Instructions for the task
The word to find is "prCellType". State how many lines below contain it, giving only the number.

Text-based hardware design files
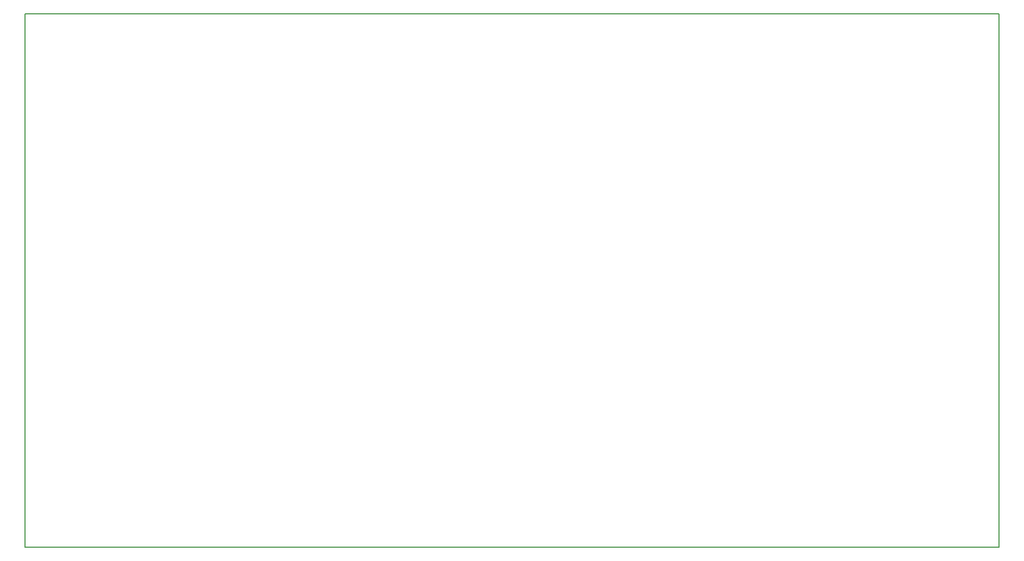
<source format=gko>
%FSLAX44Y44*%
%MOMM*%
G71*
G01*
G75*
G04 Layer_Color=39423*
%ADD10R,1.3000X1.3000*%
%ADD11R,0.8500X1.0000*%
%ADD12R,0.8500X1.0000*%
%ADD13R,1.9998X1.3995*%
%ADD14R,1.9998X1.3995*%
%ADD15R,3.1000X2.3000*%
%ADD16R,1.6000X1.8000*%
%ADD17R,1.3000X1.3000*%
%ADD18R,1.8000X0.4995*%
%ADD19R,1.2700X1.2700*%
%ADD20R,1.2700X1.2700*%
%ADD21R,0.3000X1.0000*%
%ADD22R,1.5000X1.5000*%
%ADD23R,0.8000X2.0000*%
%ADD24R,1.3995X1.9998*%
%ADD25R,1.3995X1.9998*%
%ADD26C,0.3000*%
%ADD27C,0.4000*%
%ADD28C,0.5000*%
%ADD29C,0.2000*%
%ADD30C,1.5000*%
%ADD31C,3.0000*%
%ADD32R,1.5000X1.5000*%
%ADD33C,1.5000*%
%ADD34R,1.8000X1.8000*%
%ADD35C,1.8000*%
%ADD36C,1.6000*%
%ADD37C,6.0000*%
%ADD38C,4.0000*%
%ADD39C,0.8000*%
%ADD40C,0.2500*%
%ADD41C,0.2540*%
%ADD42C,0.1524*%
%ADD43C,0.0999*%
%ADD44R,1.0500X1.2000*%
%ADD45R,1.0500X1.2000*%
%ADD46R,2.1998X1.5995*%
%ADD47R,2.1998X1.5995*%
%ADD48R,3.3000X2.5000*%
%ADD49R,1.8000X2.0000*%
%ADD50R,2.0000X0.6995*%
%ADD51R,1.4700X1.4700*%
%ADD52R,1.4700X1.4700*%
%ADD53R,0.5000X1.2000*%
%ADD54R,1.7000X1.7000*%
%ADD55R,1.0000X2.2000*%
%ADD56R,1.5995X2.1998*%
%ADD57R,1.5995X2.1998*%
%ADD58C,3.2000*%
%ADD59R,1.7000X1.7000*%
%ADD60C,1.7000*%
%ADD61R,2.0000X2.0000*%
%ADD62C,2.0000*%
%ADD63C,6.2000*%
%ADD64C,4.2000*%
D29*
X0Y850000D02*
X1550000D01*
Y0D02*
Y850000D01*
X0Y0D02*
X1550000D01*
X0D02*
Y850000D01*
M02*

</source>
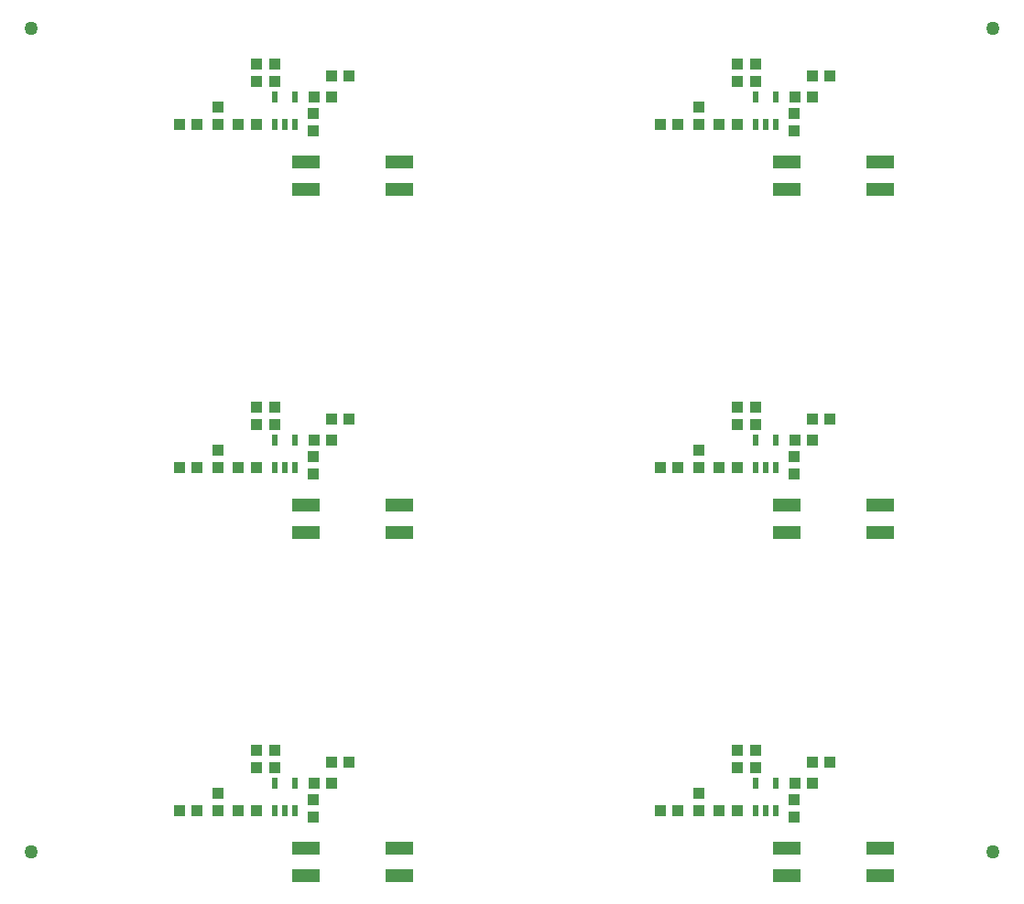
<source format=gbr>
*
%FSLAX26Y26*%
%MOIN*%
%ADD10R,0.024000X0.040000*%
%ADD11R,0.100000X0.050000*%
%ADD12R,0.040000X0.040000*%
%ADD13C,0.050000*%
%IPPOS*%
%LNcsp.gbr*%
%LPD*%
G75*
G54D10*
X1135500Y900000D03*
X1172500D03*
X1209500D03*
Y1000000D03*
X1135500D03*
G54D11*
X1248750Y762500D03*
Y662500D03*
X1588750D03*
Y762500D03*
G54D12*
X1004000Y900000D03*
X1068000D03*
X1068750Y1055500D03*
Y1119500D03*
X1137500Y1055500D03*
Y1119500D03*
X1343000Y1075000D03*
X1407000D03*
X930000Y964000D03*
Y900000D03*
X1344500Y1000000D03*
X1280500D03*
X1275000Y938250D03*
Y874250D03*
X852000Y900000D03*
X788000D03*
G54D10*
X1135500Y2150000D03*
X1172500D03*
X1209500D03*
Y2250000D03*
X1135500D03*
G54D11*
X1248750Y2012500D03*
Y1912500D03*
X1588750D03*
Y2012500D03*
G54D12*
X1004000Y2150000D03*
X1068000D03*
X1068750Y2305500D03*
Y2369500D03*
X1137500Y2305500D03*
Y2369500D03*
X1343000Y2325000D03*
X1407000D03*
X930000Y2214000D03*
Y2150000D03*
X1344500Y2250000D03*
X1280500D03*
X1275000Y2188250D03*
Y2124250D03*
X852000Y2150000D03*
X788000D03*
G54D10*
X1135500Y3400000D03*
X1172500D03*
X1209500D03*
Y3500000D03*
X1135500D03*
G54D11*
X1248750Y3262500D03*
Y3162500D03*
X1588750D03*
Y3262500D03*
G54D12*
X1004000Y3400000D03*
X1068000D03*
X1068750Y3555500D03*
Y3619500D03*
X1137500Y3555500D03*
Y3619500D03*
X1343000Y3575000D03*
X1407000D03*
X930000Y3464000D03*
Y3400000D03*
X1344500Y3500000D03*
X1280500D03*
X1275000Y3438250D03*
Y3374250D03*
X852000Y3400000D03*
X788000D03*
G54D10*
X2885500Y900000D03*
X2922500D03*
X2959500D03*
Y1000000D03*
X2885500D03*
G54D11*
X2998750Y762500D03*
Y662500D03*
X3338750D03*
Y762500D03*
G54D12*
X2754000Y900000D03*
X2818000D03*
X2818750Y1055500D03*
Y1119500D03*
X2887500Y1055500D03*
Y1119500D03*
X3093000Y1075000D03*
X3157000D03*
X2680000Y964000D03*
Y900000D03*
X3094500Y1000000D03*
X3030500D03*
X3025000Y938250D03*
Y874250D03*
X2602000Y900000D03*
X2538000D03*
G54D10*
X2885500Y2150000D03*
X2922500D03*
X2959500D03*
Y2250000D03*
X2885500D03*
G54D11*
X2998750Y2012500D03*
Y1912500D03*
X3338750D03*
Y2012500D03*
G54D12*
X2754000Y2150000D03*
X2818000D03*
X2818750Y2305500D03*
Y2369500D03*
X2887500Y2305500D03*
Y2369500D03*
X3093000Y2325000D03*
X3157000D03*
X2680000Y2214000D03*
Y2150000D03*
X3094500Y2250000D03*
X3030500D03*
X3025000Y2188250D03*
Y2124250D03*
X2602000Y2150000D03*
X2538000D03*
G54D10*
X2885500Y3400000D03*
X2922500D03*
X2959500D03*
Y3500000D03*
X2885500D03*
G54D11*
X2998750Y3262500D03*
Y3162500D03*
X3338750D03*
Y3262500D03*
G54D12*
X2754000Y3400000D03*
X2818000D03*
X2818750Y3555500D03*
Y3619500D03*
X2887500Y3555500D03*
Y3619500D03*
X3093000Y3575000D03*
X3157000D03*
X2680000Y3464000D03*
Y3400000D03*
X3094500Y3500000D03*
X3030500D03*
X3025000Y3438250D03*
Y3374250D03*
X2602000Y3400000D03*
X2538000D03*
G54D13*
X250000Y750000D03*
G54D13*
X3750000D03*
G54D13*
X250000Y3750000D03*
X3750000D03*
M02*

</source>
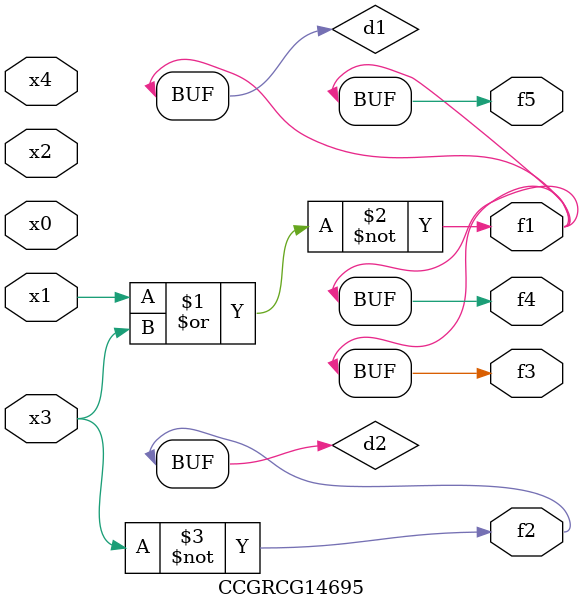
<source format=v>
module CCGRCG14695(
	input x0, x1, x2, x3, x4,
	output f1, f2, f3, f4, f5
);

	wire d1, d2;

	nor (d1, x1, x3);
	not (d2, x3);
	assign f1 = d1;
	assign f2 = d2;
	assign f3 = d1;
	assign f4 = d1;
	assign f5 = d1;
endmodule

</source>
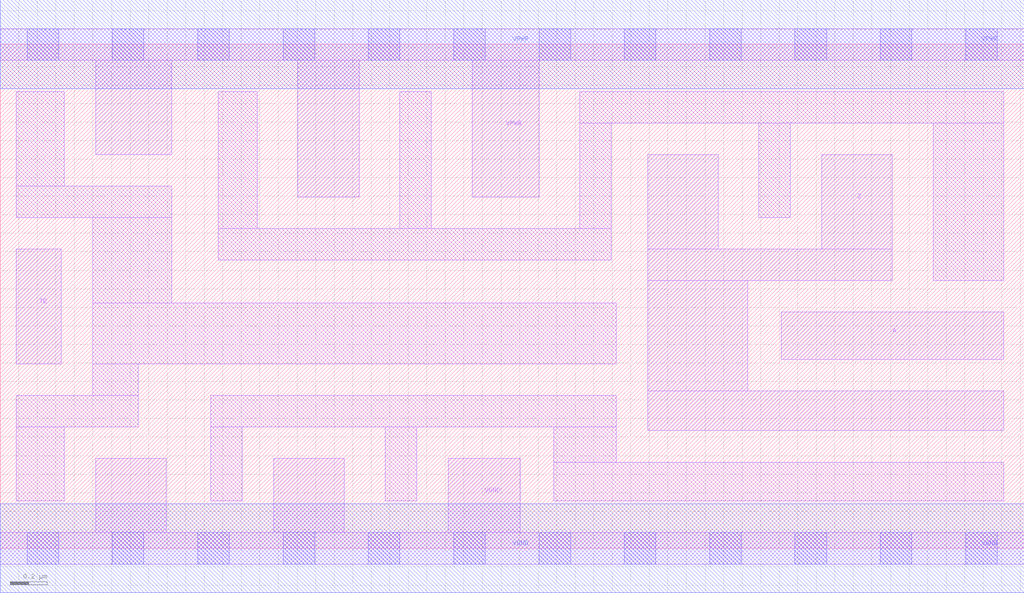
<source format=lef>
# Copyright 2020 The SkyWater PDK Authors
#
# Licensed under the Apache License, Version 2.0 (the "License");
# you may not use this file except in compliance with the License.
# You may obtain a copy of the License at
#
#     https://www.apache.org/licenses/LICENSE-2.0
#
# Unless required by applicable law or agreed to in writing, software
# distributed under the License is distributed on an "AS IS" BASIS,
# WITHOUT WARRANTIES OR CONDITIONS OF ANY KIND, either express or implied.
# See the License for the specific language governing permissions and
# limitations under the License.
#
# SPDX-License-Identifier: Apache-2.0

VERSION 5.7 ;
  NAMESCASESENSITIVE ON ;
  NOWIREEXTENSIONATPIN ON ;
  DIVIDERCHAR "/" ;
  BUSBITCHARS "[]" ;
UNITS
  DATABASE MICRONS 200 ;
END UNITS
PROPERTYDEFINITIONS
  MACRO maskLayoutSubType STRING ;
  MACRO prCellType STRING ;
  MACRO originalViewName STRING ;
END PROPERTYDEFINITIONS
MACRO sky130_fd_sc_hdll__einvp_4
  CLASS CORE ;
  FOREIGN sky130_fd_sc_hdll__einvp_4 ;
  ORIGIN  0.000000  0.000000 ;
  SIZE  5.520000 BY  2.720000 ;
  SYMMETRY X Y R90 ;
  SITE unithd ;
  PIN A
    ANTENNAGATEAREA  1.110000 ;
    DIRECTION INPUT ;
    USE SIGNAL ;
    PORT
      LAYER li1 ;
        RECT 4.210000 1.020000 5.410000 1.275000 ;
    END
  END A
  PIN TE
    ANTENNAGATEAREA  0.667500 ;
    DIRECTION INPUT ;
    USE SIGNAL ;
    PORT
      LAYER li1 ;
        RECT 0.085000 0.995000 0.330000 1.615000 ;
    END
  END TE
  PIN VGND
    ANTENNADIFFAREA  0.598000 ;
    DIRECTION INOUT ;
    USE SIGNAL ;
    PORT
      LAYER li1 ;
        RECT 0.000000 -0.085000 5.520000 0.085000 ;
        RECT 0.515000  0.085000 0.895000 0.485000 ;
        RECT 1.475000  0.085000 1.855000 0.485000 ;
        RECT 2.415000  0.085000 2.805000 0.485000 ;
      LAYER mcon ;
        RECT 0.145000 -0.085000 0.315000 0.085000 ;
        RECT 0.605000 -0.085000 0.775000 0.085000 ;
        RECT 1.065000 -0.085000 1.235000 0.085000 ;
        RECT 1.525000 -0.085000 1.695000 0.085000 ;
        RECT 1.985000 -0.085000 2.155000 0.085000 ;
        RECT 2.445000 -0.085000 2.615000 0.085000 ;
        RECT 2.905000 -0.085000 3.075000 0.085000 ;
        RECT 3.365000 -0.085000 3.535000 0.085000 ;
        RECT 3.825000 -0.085000 3.995000 0.085000 ;
        RECT 4.285000 -0.085000 4.455000 0.085000 ;
        RECT 4.745000 -0.085000 4.915000 0.085000 ;
        RECT 5.205000 -0.085000 5.375000 0.085000 ;
      LAYER met1 ;
        RECT 0.000000 -0.240000 5.520000 0.240000 ;
    END
  END VGND
  PIN VPWR
    ANTENNADIFFAREA  0.815200 ;
    DIRECTION INOUT ;
    USE SIGNAL ;
    PORT
      LAYER li1 ;
        RECT 0.000000 2.635000 5.520000 2.805000 ;
        RECT 0.515000 2.125000 0.925000 2.635000 ;
        RECT 1.605000 1.895000 1.935000 2.635000 ;
        RECT 2.545000 1.895000 2.905000 2.635000 ;
      LAYER mcon ;
        RECT 0.145000 2.635000 0.315000 2.805000 ;
        RECT 0.605000 2.635000 0.775000 2.805000 ;
        RECT 1.065000 2.635000 1.235000 2.805000 ;
        RECT 1.525000 2.635000 1.695000 2.805000 ;
        RECT 1.985000 2.635000 2.155000 2.805000 ;
        RECT 2.445000 2.635000 2.615000 2.805000 ;
        RECT 2.905000 2.635000 3.075000 2.805000 ;
        RECT 3.365000 2.635000 3.535000 2.805000 ;
        RECT 3.825000 2.635000 3.995000 2.805000 ;
        RECT 4.285000 2.635000 4.455000 2.805000 ;
        RECT 4.745000 2.635000 4.915000 2.805000 ;
        RECT 5.205000 2.635000 5.375000 2.805000 ;
      LAYER met1 ;
        RECT 0.000000 2.480000 5.520000 2.960000 ;
    END
  END VPWR
  PIN Z
    ANTENNADIFFAREA  0.996000 ;
    DIRECTION OUTPUT ;
    USE SIGNAL ;
    PORT
      LAYER li1 ;
        RECT 3.490000 0.635000 5.410000 0.850000 ;
        RECT 3.490000 0.850000 4.030000 1.445000 ;
        RECT 3.490000 1.445000 4.810000 1.615000 ;
        RECT 3.490000 1.615000 3.870000 2.125000 ;
        RECT 4.430000 1.615000 4.810000 2.125000 ;
    END
  END Z
  OBS
    LAYER li1 ;
      RECT 0.085000 0.255000 0.345000 0.655000 ;
      RECT 0.085000 0.655000 0.745000 0.825000 ;
      RECT 0.085000 1.785000 0.925000 1.955000 ;
      RECT 0.085000 1.955000 0.345000 2.465000 ;
      RECT 0.500000 0.825000 0.745000 0.995000 ;
      RECT 0.500000 0.995000 3.320000 1.325000 ;
      RECT 0.500000 1.325000 0.925000 1.785000 ;
      RECT 1.135000 0.255000 1.305000 0.655000 ;
      RECT 1.135000 0.655000 3.320000 0.825000 ;
      RECT 1.175000 1.555000 3.295000 1.725000 ;
      RECT 1.175000 1.725000 1.385000 2.465000 ;
      RECT 2.075000 0.255000 2.245000 0.655000 ;
      RECT 2.155000 1.725000 2.325000 2.465000 ;
      RECT 2.985000 0.255000 5.410000 0.465000 ;
      RECT 2.985000 0.465000 3.320000 0.655000 ;
      RECT 3.125000 1.725000 3.295000 2.295000 ;
      RECT 3.125000 2.295000 5.410000 2.465000 ;
      RECT 4.090000 1.785000 4.260000 2.295000 ;
      RECT 5.030000 1.445000 5.410000 2.295000 ;
  END
  PROPERTY maskLayoutSubType "abstract" ;
  PROPERTY prCellType "standard" ;
  PROPERTY originalViewName "layout" ;
END sky130_fd_sc_hdll__einvp_4

</source>
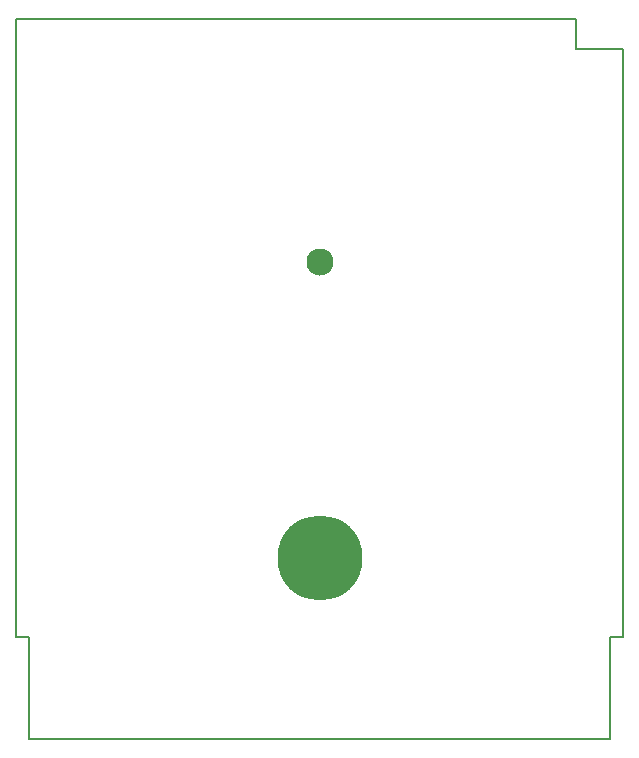
<source format=gbr>
G04 #@! TF.GenerationSoftware,KiCad,Pcbnew,5.1.6-c6e7f7d~86~ubuntu20.04.1*
G04 #@! TF.CreationDate,2020-05-17T16:09:24+03:00*
G04 #@! TF.ProjectId,GB-BRK-CART,47422d42-524b-42d4-9341-52542e6b6963,v4.0*
G04 #@! TF.SameCoordinates,Original*
G04 #@! TF.FileFunction,Soldermask,Bot*
G04 #@! TF.FilePolarity,Negative*
%FSLAX46Y46*%
G04 Gerber Fmt 4.6, Leading zero omitted, Abs format (unit mm)*
G04 Created by KiCad (PCBNEW 5.1.6-c6e7f7d~86~ubuntu20.04.1) date 2020-05-17 16:09:24*
%MOMM*%
%LPD*%
G01*
G04 APERTURE LIST*
G04 #@! TA.AperFunction,Profile*
%ADD10C,0.150000*%
G04 #@! TD*
%ADD11C,2.300000*%
%ADD12C,7.200000*%
G04 APERTURE END LIST*
D10*
X121700000Y-39000000D02*
X121700000Y-41600000D01*
X74300000Y-39000000D02*
X121700000Y-39000000D01*
X125700000Y-41600000D02*
X121700000Y-41600000D01*
X74300000Y-91400000D02*
X74300000Y-39000000D01*
X75400000Y-91400000D02*
X74300000Y-91400000D01*
X75400000Y-100000000D02*
X75400000Y-91400000D01*
X125700000Y-91400000D02*
X125700000Y-41600000D01*
X124600000Y-91400000D02*
X125700000Y-91400000D01*
X124600000Y-100000000D02*
X124600000Y-91400000D01*
X75400000Y-100000000D02*
X124600000Y-100000000D01*
D11*
X100000000Y-59650000D03*
D12*
X100000000Y-84650000D03*
M02*

</source>
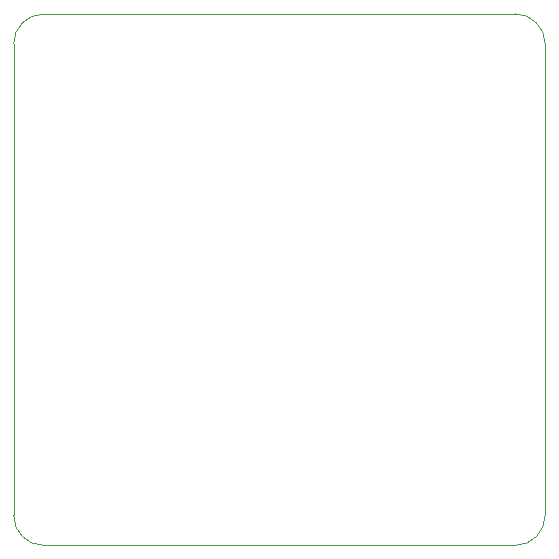
<source format=gbr>
%TF.GenerationSoftware,KiCad,Pcbnew,(6.0.6)*%
%TF.CreationDate,2024-09-09T22:51:05-04:00*%
%TF.ProjectId,ta-expt-v2,74612d65-7870-4742-9d76-322e6b696361,rev?*%
%TF.SameCoordinates,Original*%
%TF.FileFunction,Profile,NP*%
%FSLAX46Y46*%
G04 Gerber Fmt 4.6, Leading zero omitted, Abs format (unit mm)*
G04 Created by KiCad (PCBNEW (6.0.6)) date 2024-09-09 22:51:05*
%MOMM*%
%LPD*%
G01*
G04 APERTURE LIST*
%TA.AperFunction,Profile*%
%ADD10C,0.050000*%
%TD*%
G04 APERTURE END LIST*
D10*
X135040000Y-85500000D02*
X174960000Y-85500000D01*
X135039946Y-85510034D02*
G75*
G03*
X132500001Y-88040000I-13546J-2526366D01*
G01*
X132491569Y-127959983D02*
G75*
G03*
X135040000Y-130500000I2534831J-5217D01*
G01*
X135040000Y-130500000D02*
X174960000Y-130500000D01*
X177491601Y-88039988D02*
G75*
G03*
X174960000Y-85500001I-2536401J3588D01*
G01*
X174960000Y-130500000D02*
G75*
G03*
X177500000Y-127960000I0J2540000D01*
G01*
X132500000Y-88040000D02*
X132500000Y-127960000D01*
X177500000Y-88040000D02*
X177500000Y-127960000D01*
M02*

</source>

Written reply
2